Text section:
========================================================================

Geometric network FDEs can be declared with the syntax
fde = FDE(L,P)
L is an array with elements as the segments of the geometric network. A segment is an array of 2D points. By default, these are assumed to be of the form (longitude, latitude) and segment distances are calculated from these coordinates. As an example of this syntax,
L = [[[x1, y1], [x2, y2], [x3, y3]], [[x4, y4], [x2, y2], [x5, y5]]]
This example is a geometric network with two segments. The segments intersect at [x2, y2]. P is an array of points from L, so that
P = [[x1, y1], [x3, y3], [x4, y4], [x5, y5]]
places observations at the endpoints of the above network. Generating, solving, plotting, and finding a lambda-parameter via cross-validation is all done as in the univariate case.
fde.GenerateProblem()
lam = fde.CrossValidate()
fde.SolveProblem(lam)
fde.Plot()
plt.show()
In this example, we will estimate a normal density with 100 data points.
import sys
sys.path.append("../../FDE-Tools") #put package in path
from FDE import *
import scipy.stats as stats
P = stats.norm.rvs(size = 100) #generate data
(a,b) = (-4,4)

========================================================================

Written task 1: Update the geometric network FDE text, starting at "L is an array" and ending at "fde.SolveProblem(lam)", so that "observations" becomes "samples".
Written task 2:
Answer these questions from the geometric network FDE text:
(a) How many segments does the example geometric network have?
(b) At what point do the segments of that network intersect?
(c) How many data points are used to estimate the normal density?
Written task 3: Continue the geometric network FDE text from its final line.
The listing has no connection to the text.

Information shown:
========================================================================

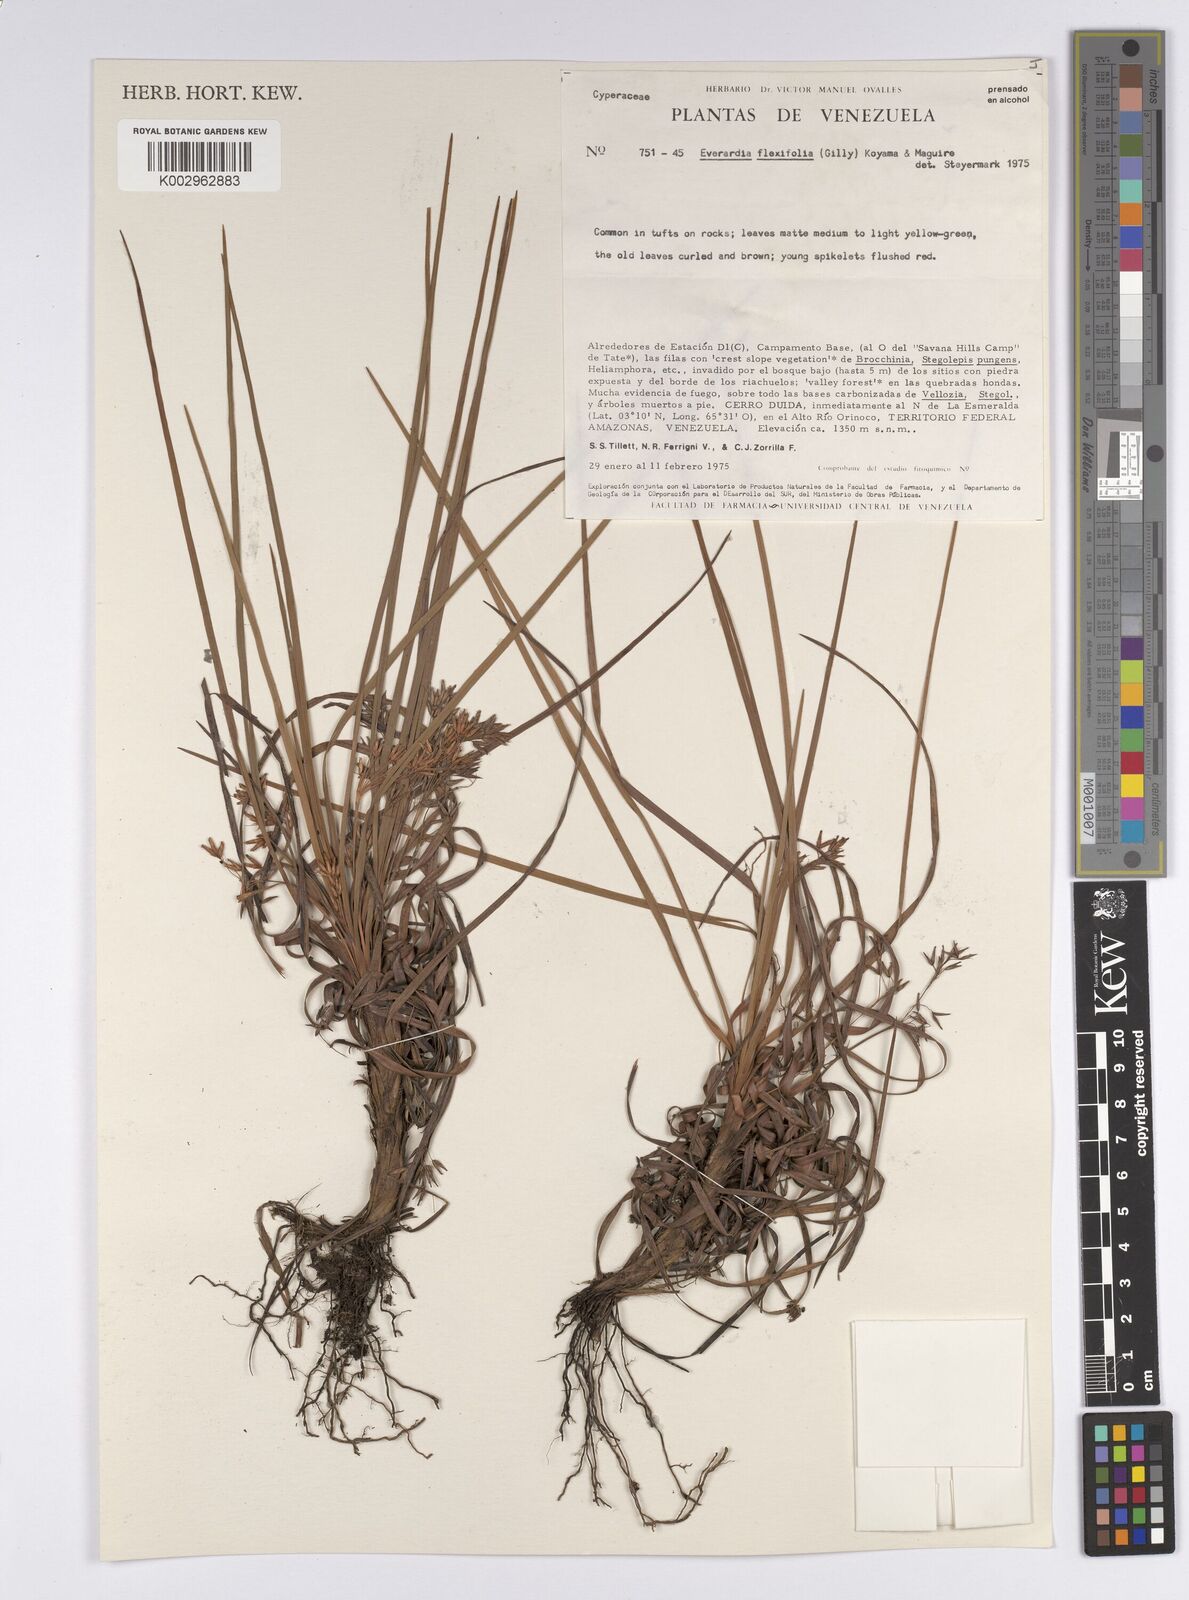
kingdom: Plantae
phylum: Tracheophyta
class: Liliopsida
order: Poales
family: Cyperaceae
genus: Cephalocarpus
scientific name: Cephalocarpus flexifolium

========================================================================

Expected answer 1:
L is an array with elements as the segments of the geometric network. A segment is an array of 2D points. By default, these are assumed to be of the form (longitude, latitude) and segment distances are calculated from these coordinates. As an example of this syntax,
L = [[[x1, y1], [x2, y2], [x3, y3]], [[x4, y4], [x2, y2], [x5, y5]]]
This example is a geometric network with two segments. The segments intersect at [x2, y2]. P is an array of points from L, so that
P = [[x1, y1], [x3, y3], [x4, y4], [x5, y5]]
places samples at the endpoints of the above network. Generating, solving, plotting, and finding a lambda-parameter via cross-validation is all done as in the univariate case.
fde.GenerateProblem()
lam = fde.CrossValidate()
fde.SolveProblem(lam)

Expected answer 2:
(a) Two.
(b) At [x2, y2].
(c) 100.

Expected answer 3:
fde = UnivarFDE((a,b), P) #Declare and solve FDE
fde.GenerateProblem()
fde.SolveProblem(.030)
fde.Plot()
x = np.linspace(-4,4,100)
plt.plot(x, stats.norm.pdf(x), color = 'darkorange')
plt.show()
#Perform cross-validation
print("Performing Cross Validation...")
lam = fde.CrossValidate()
fde.SolveProblem(lam)
print("Optimal lambda parameter: " + str(lam))
plt.plot(x, stats.norm.pdf(x), color = 'darkorange')
fde.Plot()
plt.show()
In this example we will load a geometric network from an OSM XML file ("SanDiego.xml"). We will also extract observations from the XML file as the locations of eateries in the downloaded region.
import sys
sys.path.append("../../FDE-Tools") #put package in path
from FDE import *
from HelperFunctions import * #HelperFunctions includes functions for importing OSM data
#A window to focus on
lon = (-117.7, -117.149)
lat = (32.7071, 32.7216)
#Load data from xml, filter it to desired window
print("Loading data from file")
L = LoadMapXML("SanDiego.xml")
L = [FilterData(l, lon, lat) for l in L]
P = GetEateries("SanDiego.xml")
P = FilterData(P, lon, lat)
#This will likely take a while to load. Save L & P with numpy.save for quick reloading.
#Declare and solve the FDE
print("Declaring fused density estimator")
fde = FDE(L,P)
print("Generating Problem")
fde.GenerateProblem()
print("Solving Problem")
fde.SolveProblem(.022)
fde.Plot()
plt.show()